Retype the listing exactly as it stands, and keep every image out.

_INPUT FOR THIS TASK_
::::::

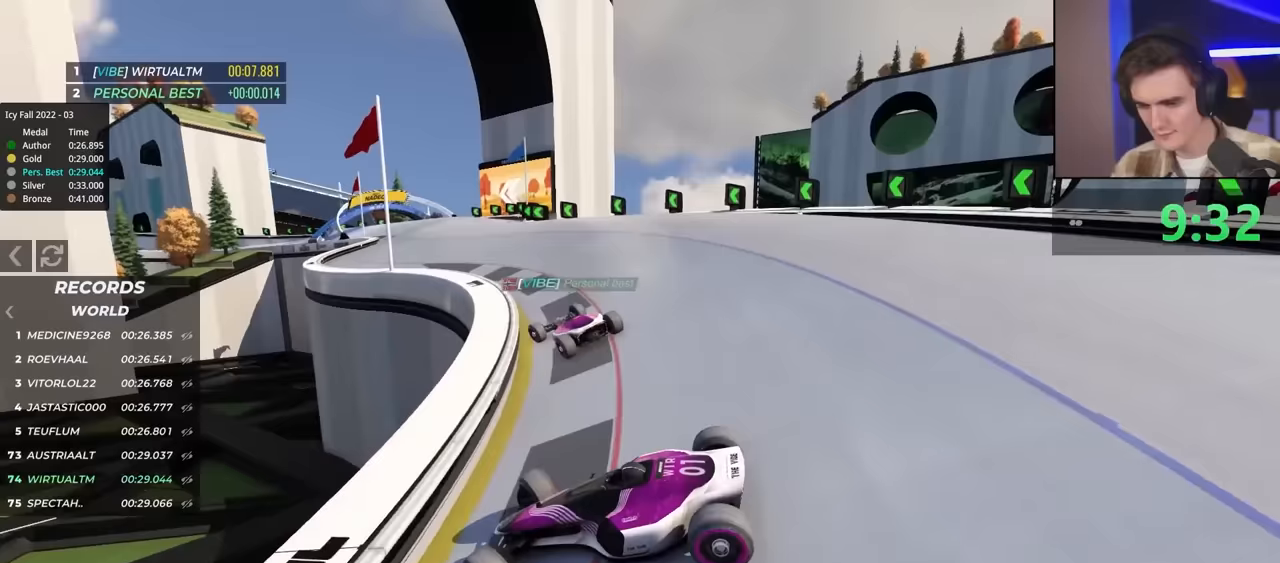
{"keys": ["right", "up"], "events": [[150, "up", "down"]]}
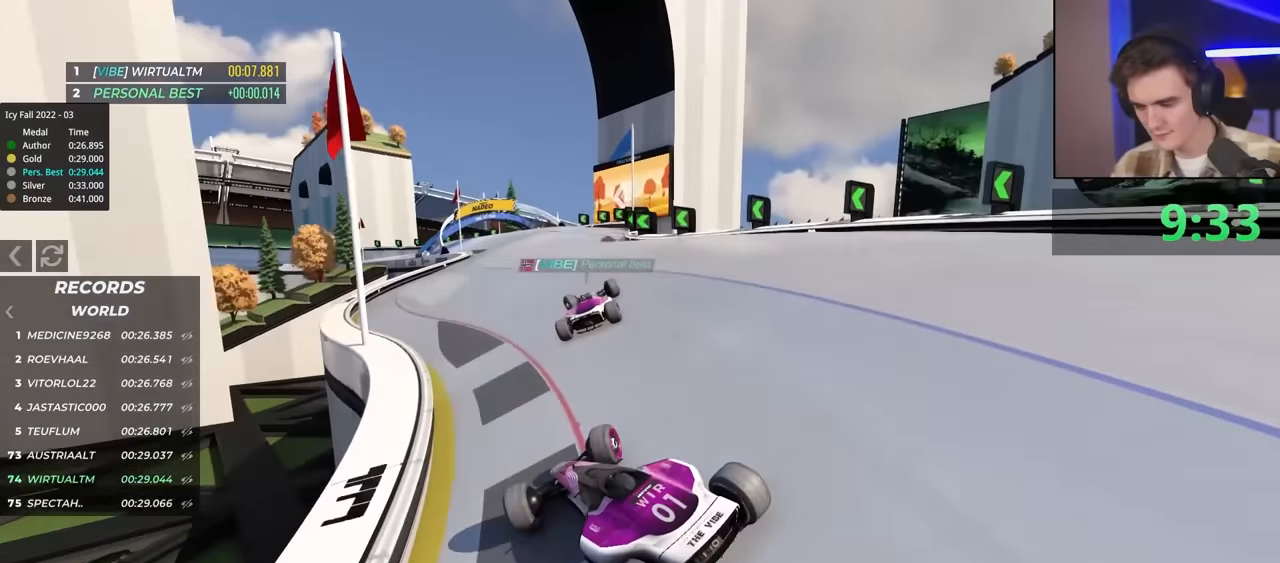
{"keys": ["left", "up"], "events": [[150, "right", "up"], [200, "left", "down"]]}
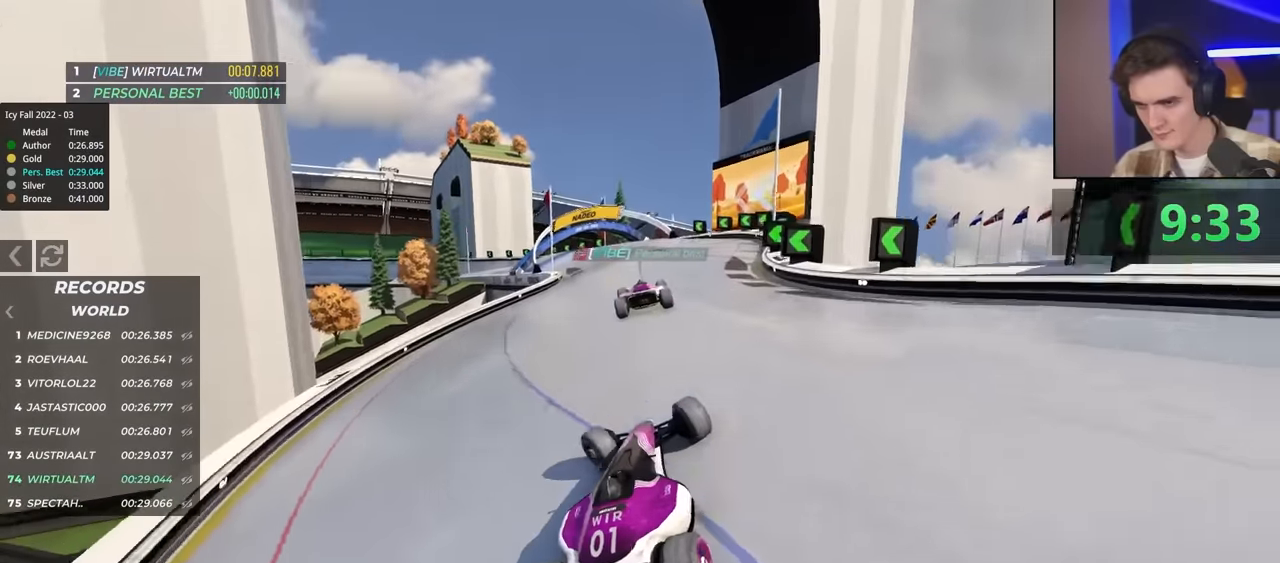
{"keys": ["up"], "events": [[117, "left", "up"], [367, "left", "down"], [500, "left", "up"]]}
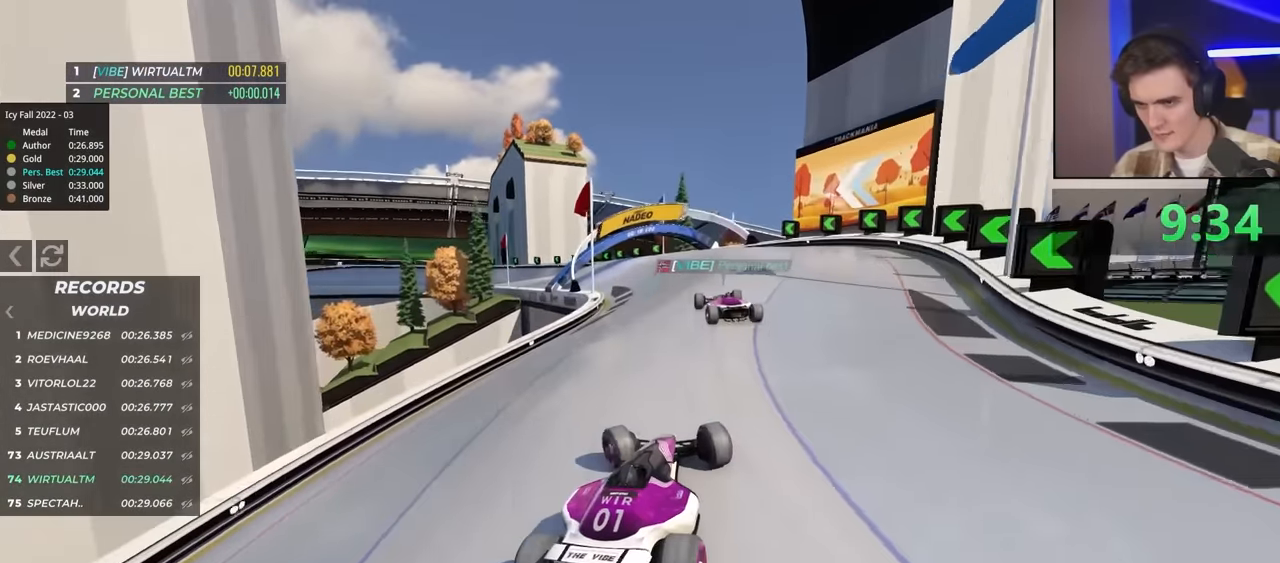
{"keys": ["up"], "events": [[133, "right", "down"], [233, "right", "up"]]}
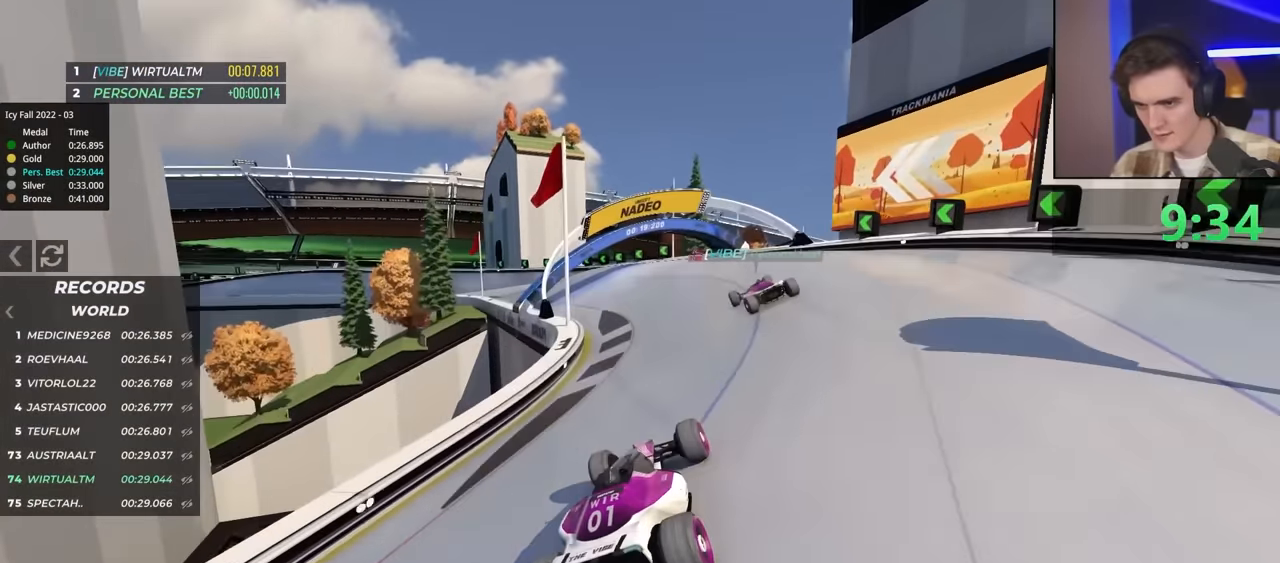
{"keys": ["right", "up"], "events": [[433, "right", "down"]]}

::::::

_RESULT_
{"keys": ["right", "up"], "events": [[150, "up", "down"]]}
{"keys": ["left", "up"], "events": [[150, "right", "up"], [200, "left", "down"]]}
{"keys": ["up"], "events": [[117, "left", "up"], [367, "left", "down"], [500, "left", "up"]]}
{"keys": ["up"], "events": [[133, "right", "down"], [233, "right", "up"]]}
{"keys": ["right", "up"], "events": [[433, "right", "down"]]}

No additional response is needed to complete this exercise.